La bataille du siège du Parlement européen a viré à l'aigre mercredi 25 novembre entre la France et le président de cette assemblée, l'Italien David Sassoli, "surpris et fâché" par les pressions du gouvernement français. [Kiev.Victor/shutterstock]

La bataille du siège du Parlement européen a viré à l’aigre mercredi 25 novembre entre la France et le président de cette assemblée, l’Italien David Sassoli, « surpris et fâché » par les pressions du gouvernement français.

Le secrétaire d’Etat aux Affaires européennes Clément Beaune a rendu public un courrier pressant David Sassoli d’une « reprise au plus vite » des travaux du Parlement à Strasbourg, malgré les décisions prises par chaque Etat membre pour limiter les déplacements afin de limiter la propagation de la pandémie.

De fait, en raison de la crise sanitaire, le Parlement européen n’a pas pu tenir de session plénière à Strasbourg depuis février.

M. Beaune a également demandé dans son courrier « la pleine transparence sur les projets d’implantation ou de possibles transferts » du Parlement européen. Il a par ailleurs réclamé une réflexion sur « la relocalisation à Strasbourg d’autres services du Parlement européen en profitant de l’opportunité que constitue le bâtiment Osmose dont la construction doit s’achever prochainement à proximité du parlement« .
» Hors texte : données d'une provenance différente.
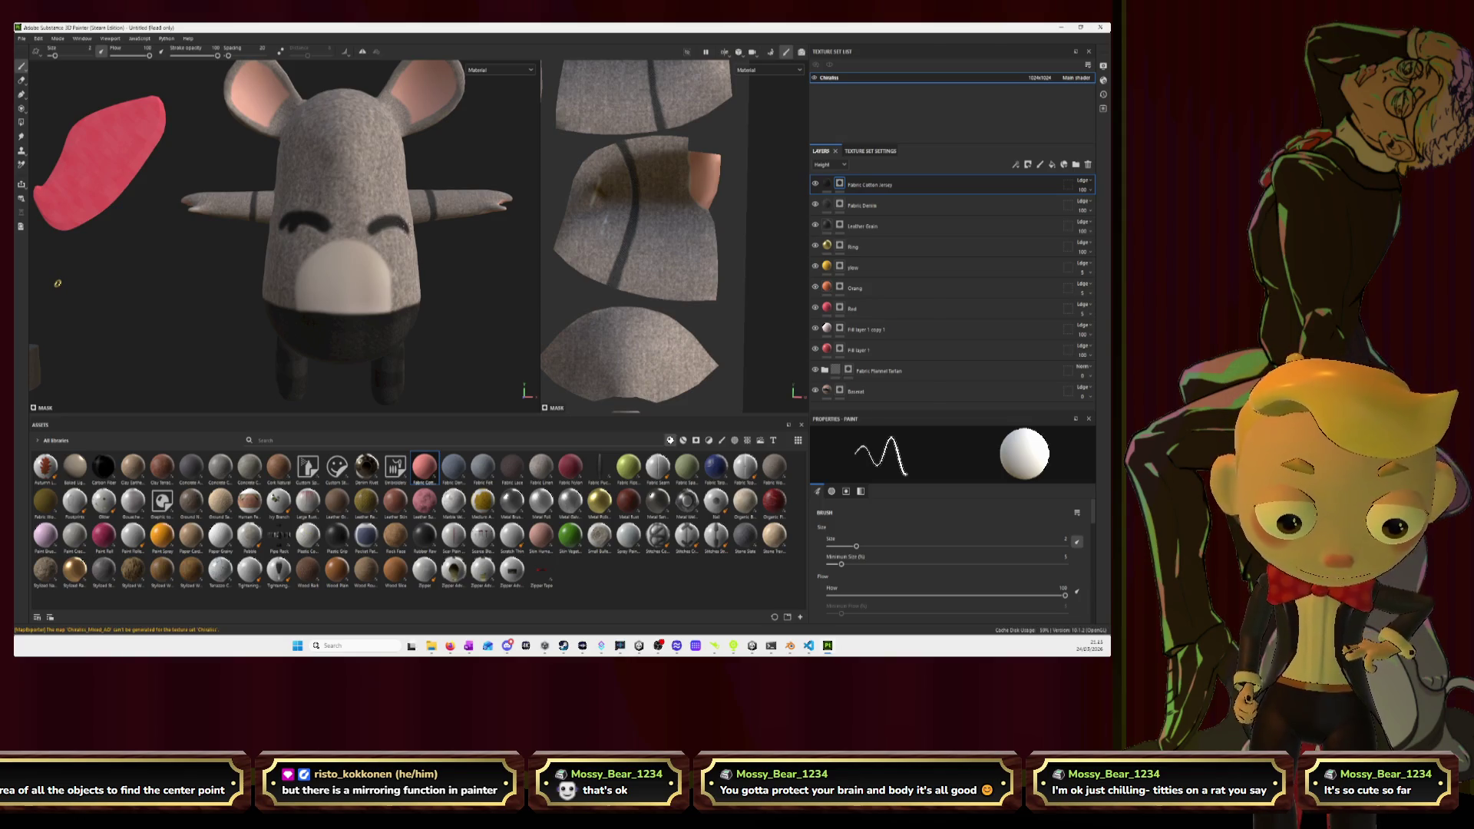
left_click_drag(270, 253, 404, 256)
Le président du Parlement européen a fait savoir qu’il avait été « surpris et fâché » par ce courrier, car « il a eu un entretien cordial hier (mardi) avec Clément Beaune et que ce dernier ne lui a rien dit de cette lettre« , a déclaré une de ses porte-parole à l’AFP.
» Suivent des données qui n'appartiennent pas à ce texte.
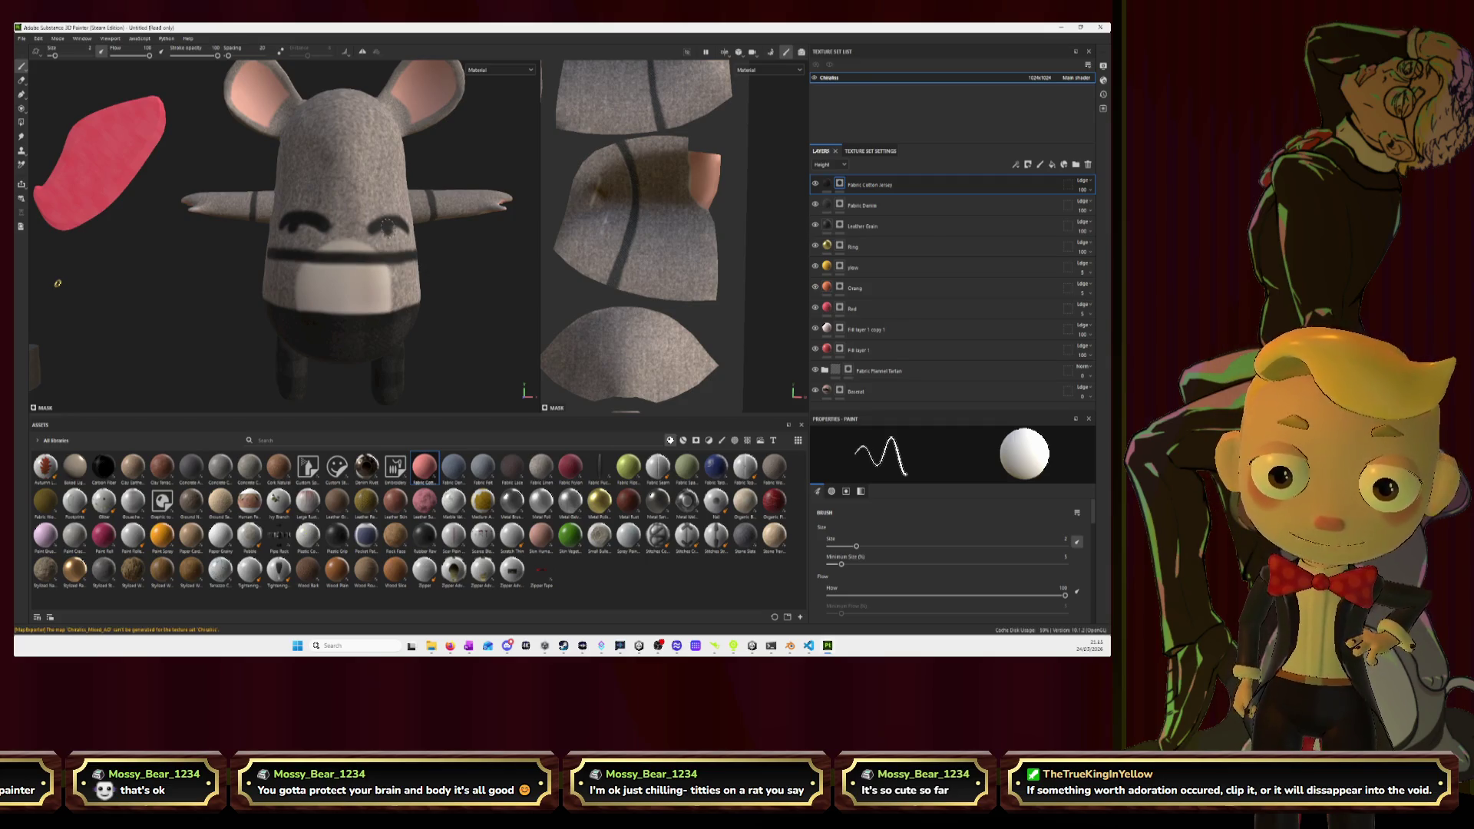
scroll(432, 296, "up", 3)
David Sassoli a jugé que ce n’était « pas très correct« , a-t-elle ajouté. La lettre est « limite dans son contenu, car Beaune demande de déplacer une partie des employés de Bruxelles à Strasbourg. Cela va au-delà d’une relation entre une institution Européenne et un gouvernement national« , a-t-elle poursuivi.

« David Sassoli reste bien sûr disponible pour organiser un retour à Strasbourg le plus rapidement possible. Mais toute cette communication, ainsi que la lettre des élus de la région qui relayait des fausses informations n’aide pas. Surtout dans cette situation compliquée par la pandémie« , a-t-elle expliqué.

Le président du Parlement n’entend « pas répondre ni à la lettre des élus ni à la lettre de Beaune aujourd’hui« , a-t-elle conclu.

Les élus de la région de Strasbourg ont pour leur part interpellé David Sassoli pour dénoncer le projet de rénovation de l’hémicycle de Bruxelles pour un montant de 500 millions d’euros.

Les services du Président du Parlement se sont dit surpris. « On ne sait pas d’où sort ce chiffre« , a indiqué la porte-parole.

Strasbourg est le siège officiel du Parlement européen, ce qui est inscrit dans les traités. Mais le Parlement européen a un second hémicycle à Bruxelles, là où siègent la Commission et le Conseil européen, et ne siège en plénière à Strasbourg que trois jours par mois.

Un nombre croissant d’élus européens dénoncent le coût financier et écologique de la transhumance mensuelle d’environ 2500 personnes vers Strasbourg, et votent des résolutions réclamant un siège unique. L’unanimité est requise pour modifier les traités.